Just go. A destination would arise. And Jed could manage at home anyway. Jed, her self, her surrogate. Jed was the only one she didn’t worry about, who made her own worry ease. She had convinced him to come here. She hadn’t realized she was doing it—she remembered asking, but when he appeared and said he had left his job for a while, she’d been baffled—had she asked for that? Surely not. She should be angry at him; it was a ridiculous, irresponsible thing to do. But she couldn’t summon up any outrage. She needed him. It was one more thing to think about later.
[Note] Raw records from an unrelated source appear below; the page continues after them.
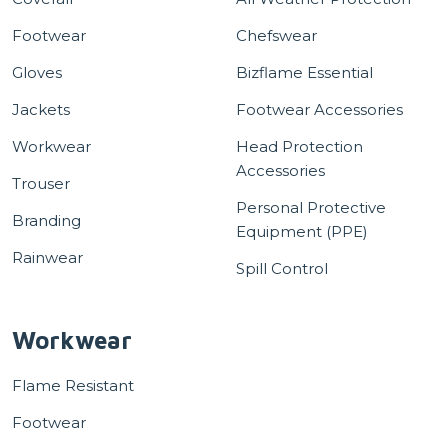
Footwear
Chefswear
Gloves
Bizflame Essential
Jackets
Footwear Accessories
Workwear
Head Protection
Accessories
Trouser
Personal Protective
Branding
Equipment (PPE)
Rainwear
Spill Control
Workwear
Flame Resistant
Footwear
And then, when they were almost to Orleans, Grace began to fuss. Callie felt a prickle of panic but tried, automatically, to soothe herself: look at the clock, almost three hours since the last feeding. And she needed a task. If she could not tell herself what to do, her baby could. “Good girl,” she said, but Grace’s cries grew louder. She was at the rotary, and pulled into the first parking lot she saw.
As she nursed Grace in the backseat, she realized she was at the old Army Navy store. It had been here forever. Maybe she would go in when Grace was done. A purpose. That was the way things worked— you drove your car toward a goal. She would buy something for Jamie, she decided. Maybe even a tent. There was an idea: see, she could have them. He and Jed could camp out in the yard. She could picture them there, how much Jamie would love it—would Jed? Well, he would do it, probably, if she asked. She could buy them flashlights and mess kits. The kind with the collapsible cup and the plate that turned into a frying pan. Happy, happy childhood. She had had one of those kits, aluminum, in an olive-drab case. Her mother had bought it for her—bought it here. Callie had been going to Girl Scout camp. A long time ago.